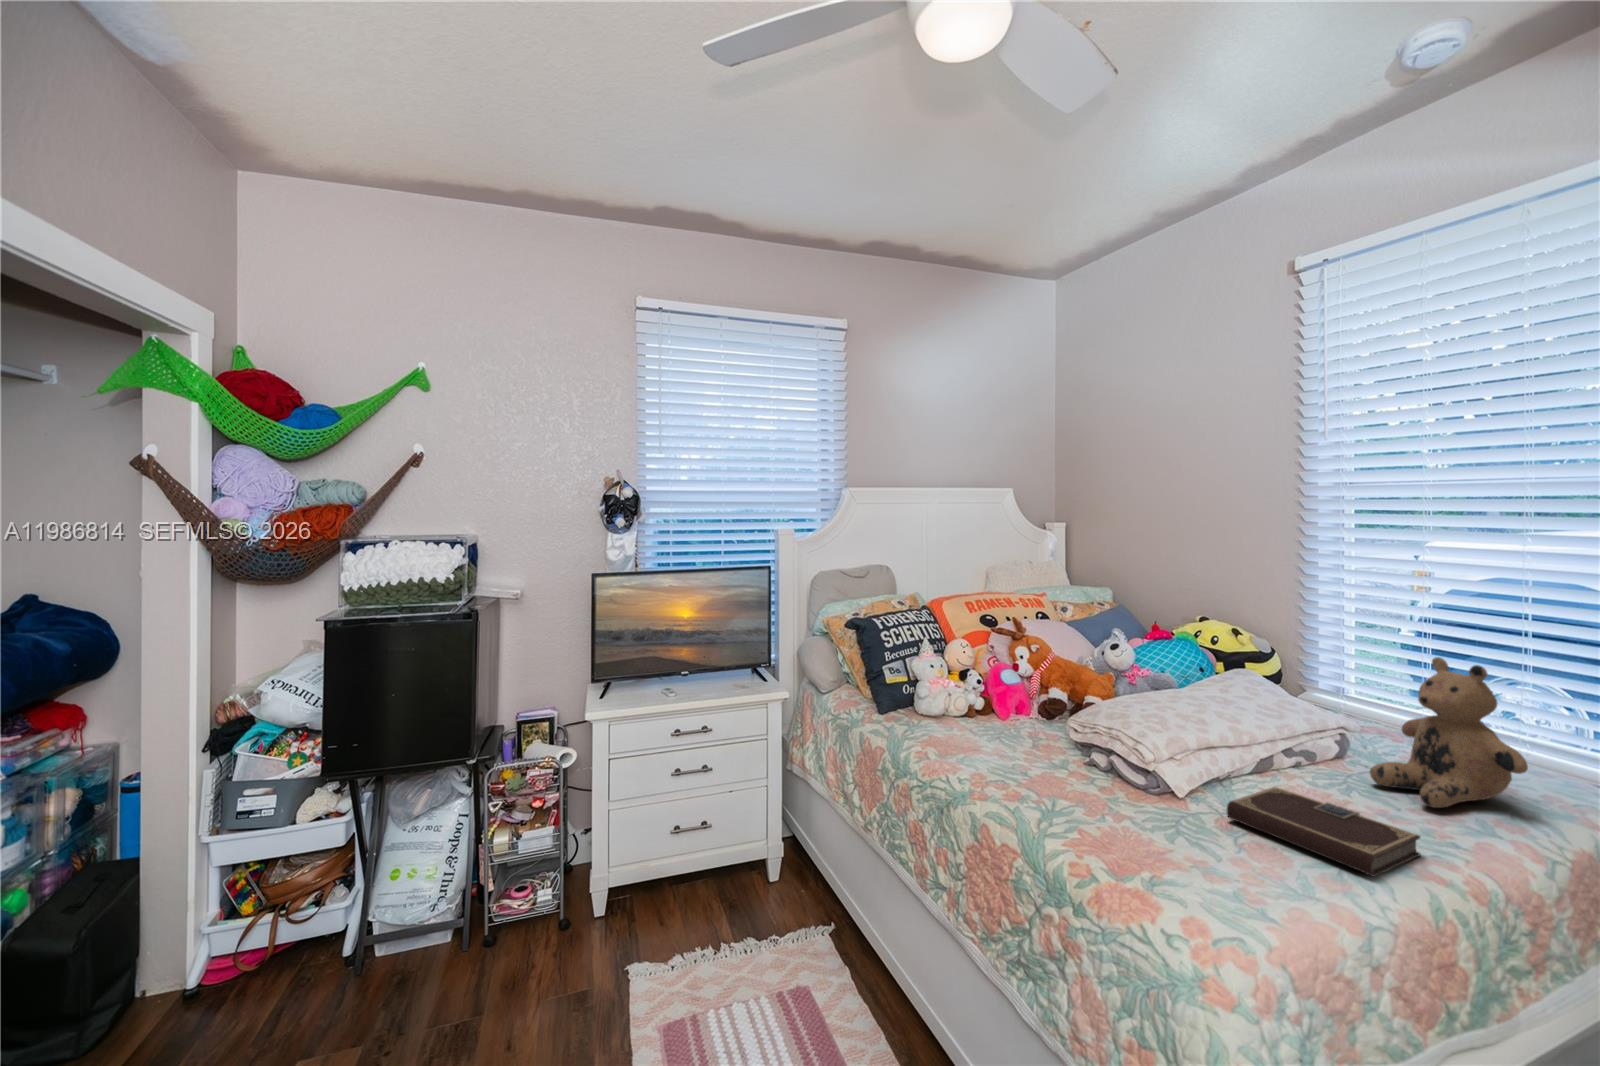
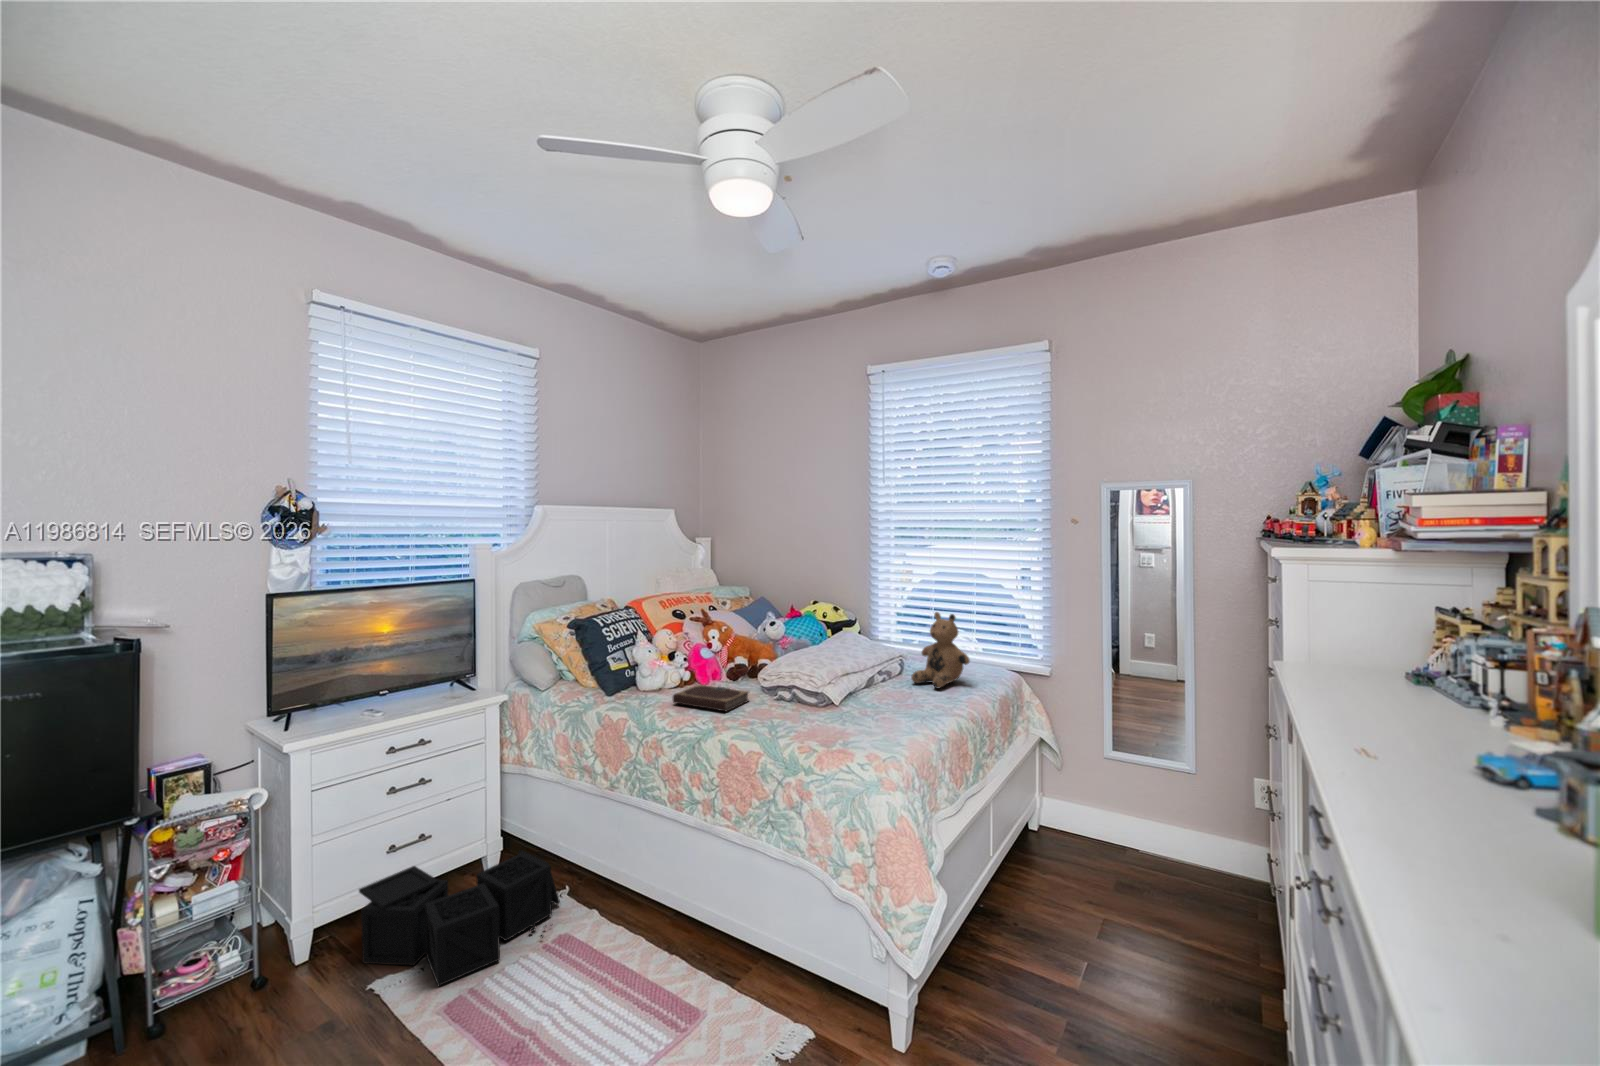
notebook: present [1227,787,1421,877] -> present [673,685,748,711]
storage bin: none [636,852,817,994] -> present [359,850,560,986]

● ● ● ●

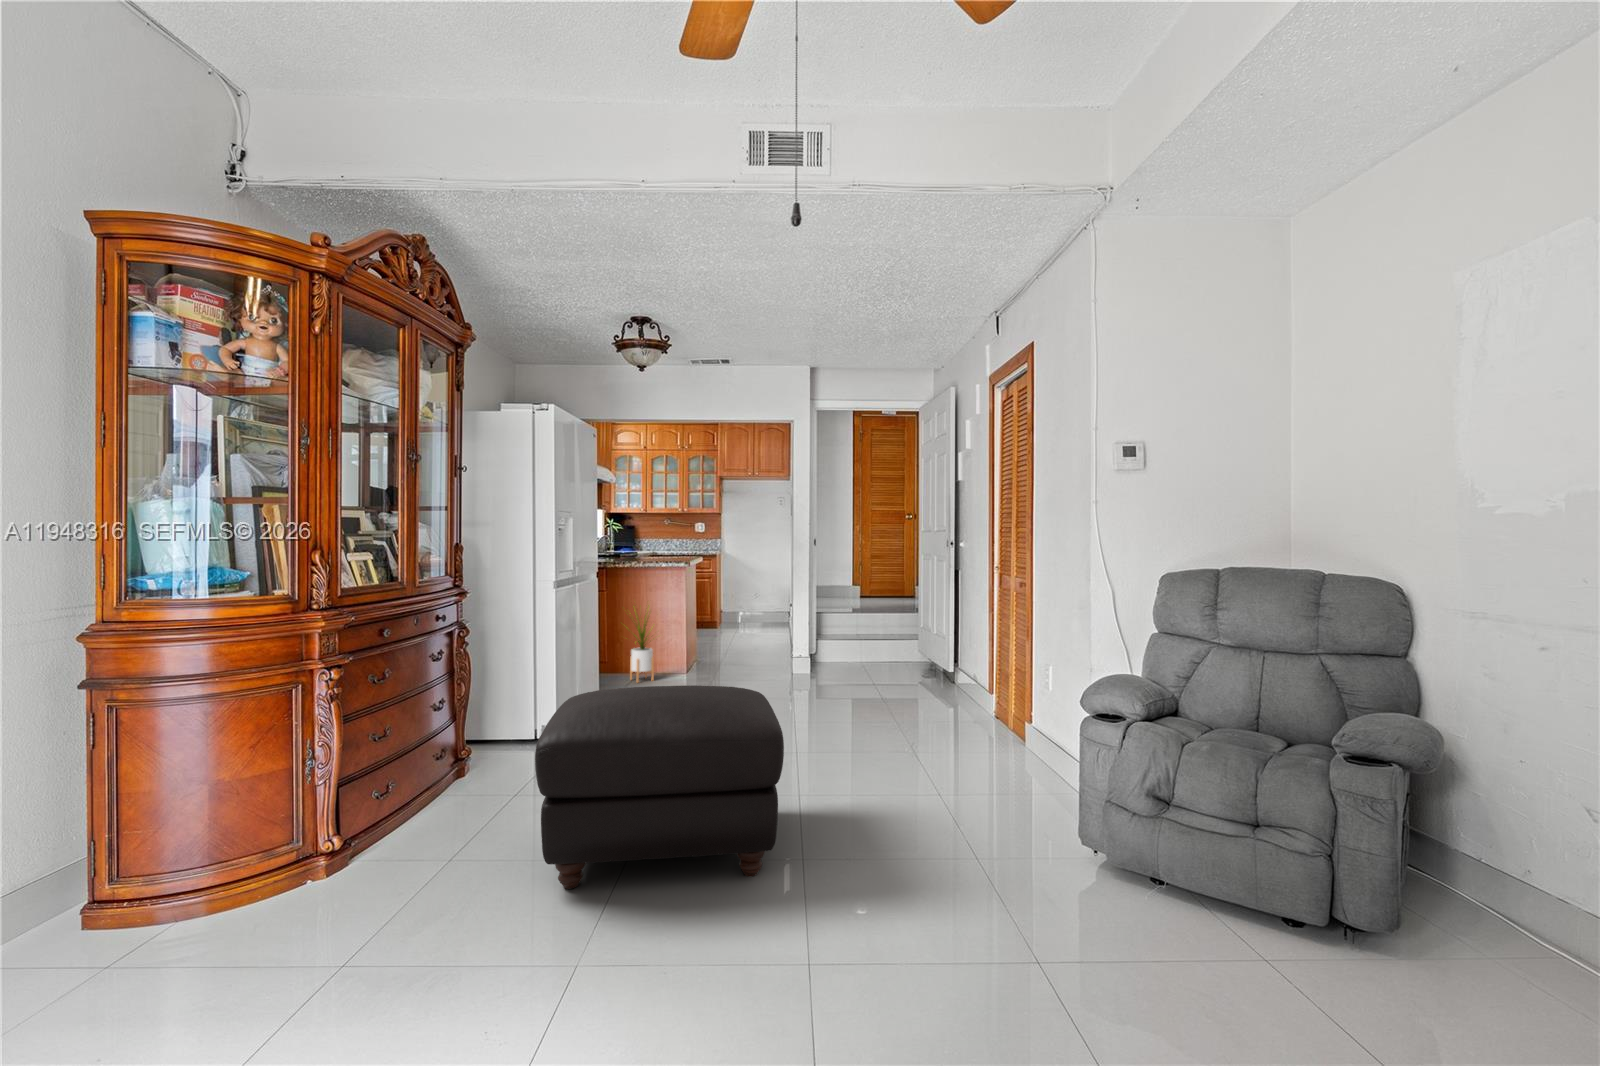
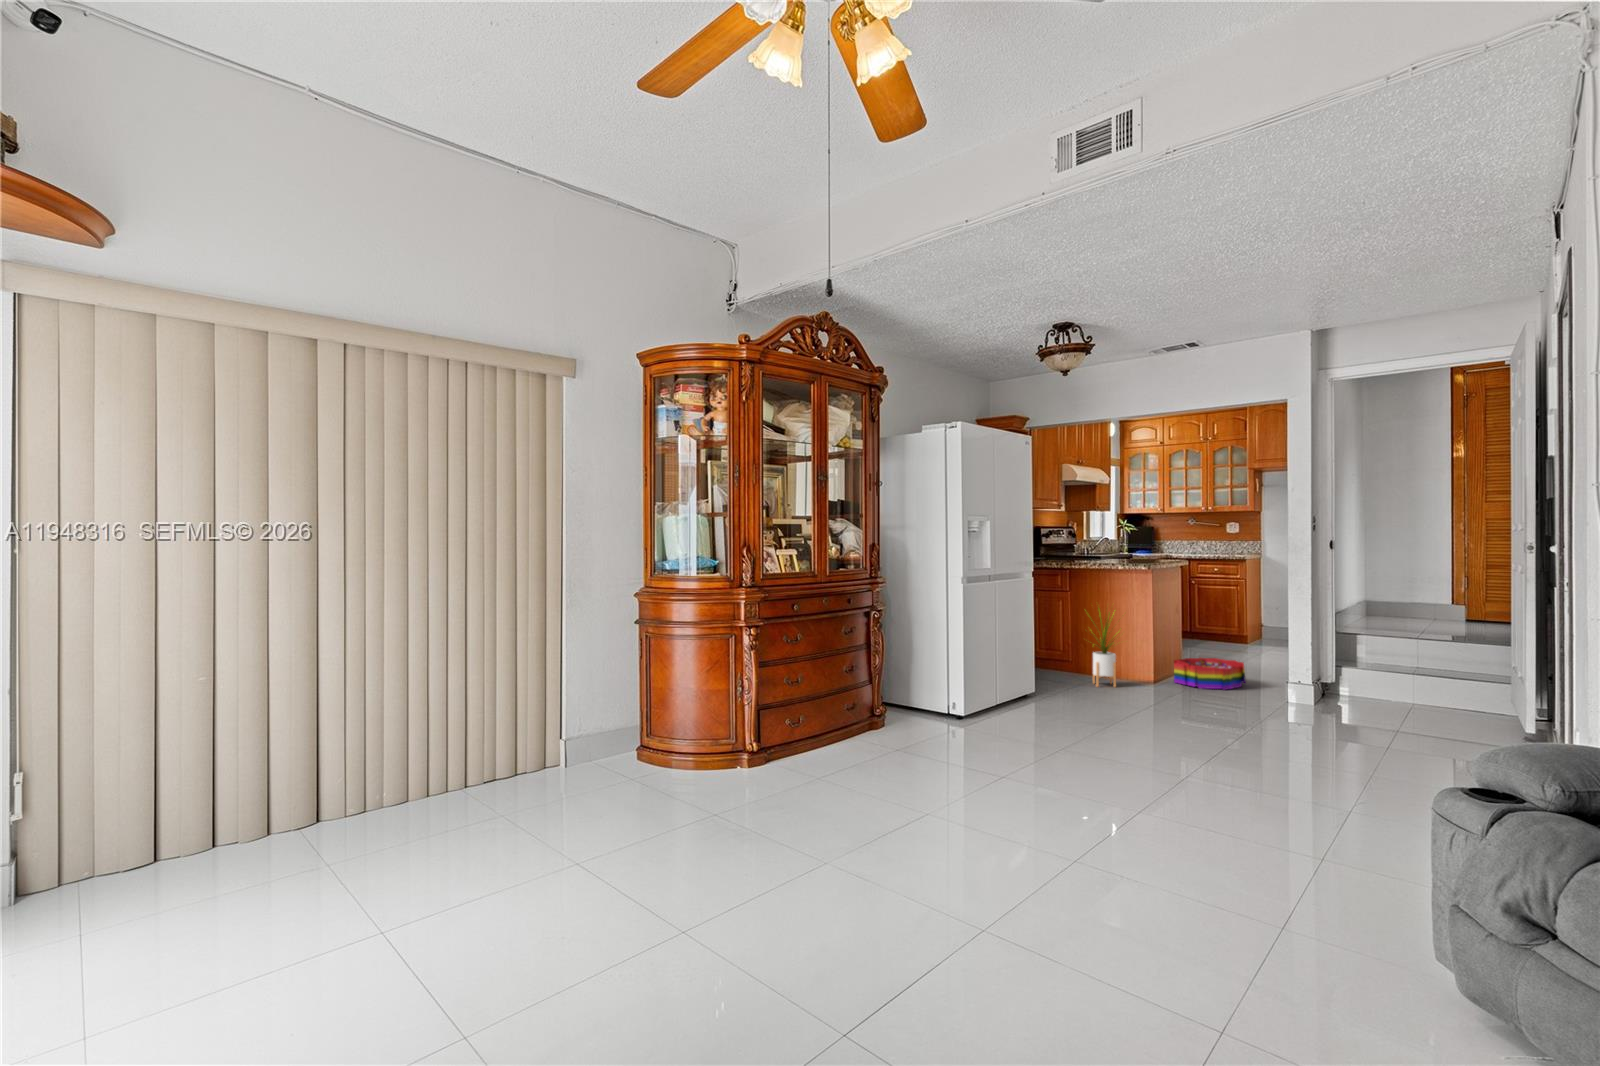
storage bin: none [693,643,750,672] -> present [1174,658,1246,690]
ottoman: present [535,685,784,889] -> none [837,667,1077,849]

● ● ● ●

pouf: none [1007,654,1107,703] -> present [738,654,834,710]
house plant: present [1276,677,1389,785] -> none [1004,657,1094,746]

● ● ● ●

In the listing above, find the line containing "notebook: present [1227,787,1421,877]" and the line containing "storage bin: none [636,852,817,994]". Output them and every line between, exactly, and nothing else.

Answer for the task:
notebook: present [1227,787,1421,877] -> present [673,685,748,711]
storage bin: none [636,852,817,994] -> present [359,850,560,986]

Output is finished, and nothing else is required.